Additional Archive Loading Options

Ilya Kreymer edited this page Mar 12, 2015 · 2 revisions

Remote HTTP Archive Paths

In addition to locally stored WARC/ARC files, pywb supports loading archives over HTTP/HTTPS. (The HTTP server must support HTTP/1.1 Range requests to server portions of a WARC/ARC files)

The simplest way is to specify an HTTP/HTTPS prefix:

archive_paths: http://example.com/warcs/

Then, if the collection index (CDX) contains a reference to mywarc1.warc.gz, pywb will attempt to load

http://example.com/warcs/mywarc1.warc.gz

S3 Paths

pywb can load archives from Amazon S3 as long as they are publicly accessible.
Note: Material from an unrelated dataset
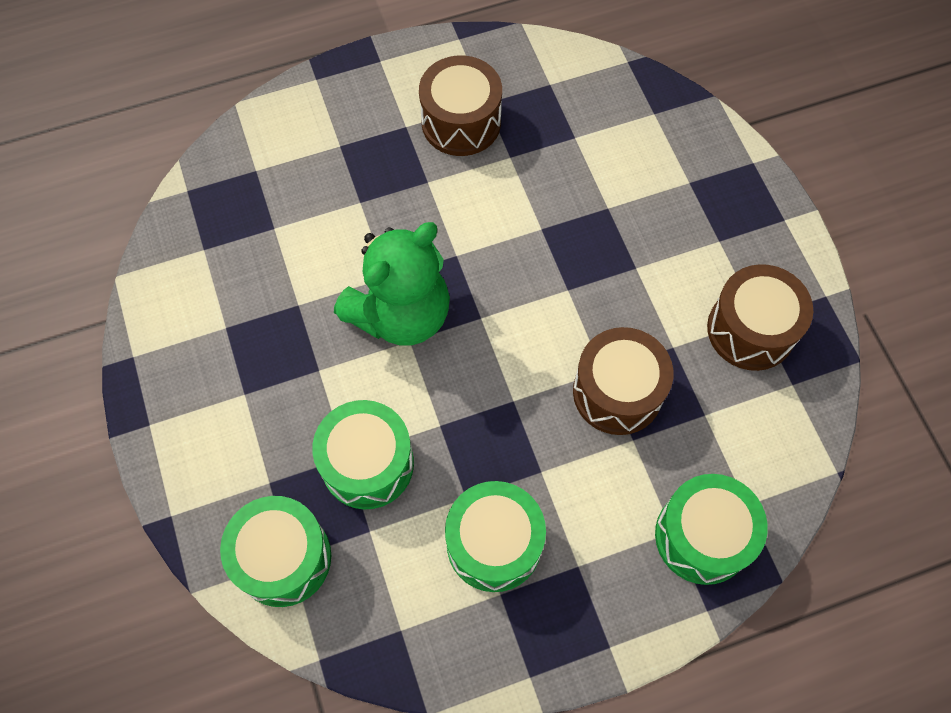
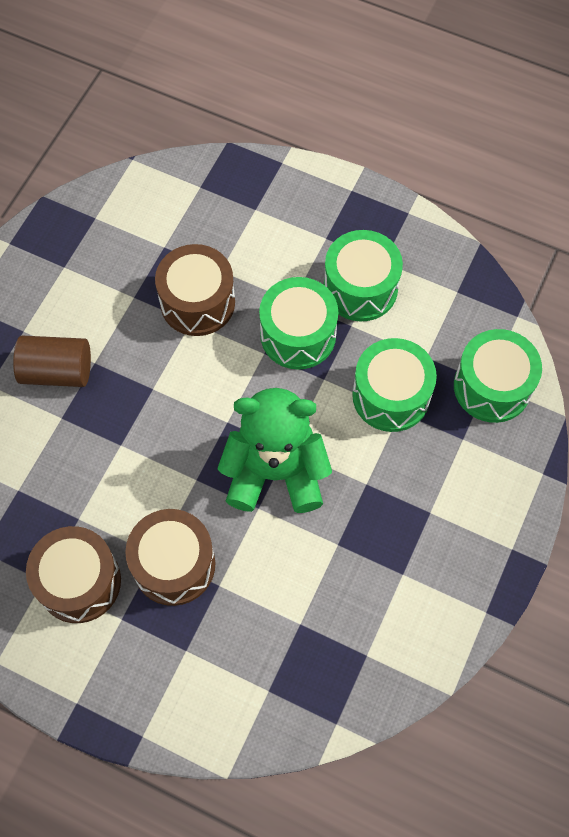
camera: 135 degrees left, 0 degrees up
green drum [655,474,768,585] -> green drum moved to [259,277,338,370]
brown drum [707,264,813,371] -> brown drum moved to [125,509,215,606]
none -> brown cylinder [13,336,91,387]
S3 Auth is not yet supported.

To load WARCs from S3, you can specify the HTTP equivalent for your bucket.

For instance, to load from s3://my_sample_bucket/path/to/warcs/, the entry could be:

archive_paths: https://my_sample_bucket.s3.amazonaws.com/path/to/warcs/

This should work as long as the bucket is publicly accessible.

Path Index File

For more complex use cases, a special 'path index' file may be used to specify a path per warc

archive_paths: ./path-index.txt

Where path-index might contain:

mywarc1.warc.gz<TAB>http://example.com/warcs/mywarc1.warc.gz<TAB>http://backup.example.com/warcs/mywarc1.warc.gz
mywarc2.warc.gz<TAB>http://example.com/warcs2/mywarc2.warc.gz
...

The path index file:

  • is TAB delimited
  • is Sorted by WARC filename (matching exactly the entries in the CDX)
  • May contain one more full paths to the WARC to be resolved. If there are multiple entries, they will be tried in succession until one succeeds.
  • May contain a mix of any other paths, eg. both http and local file paths may be used.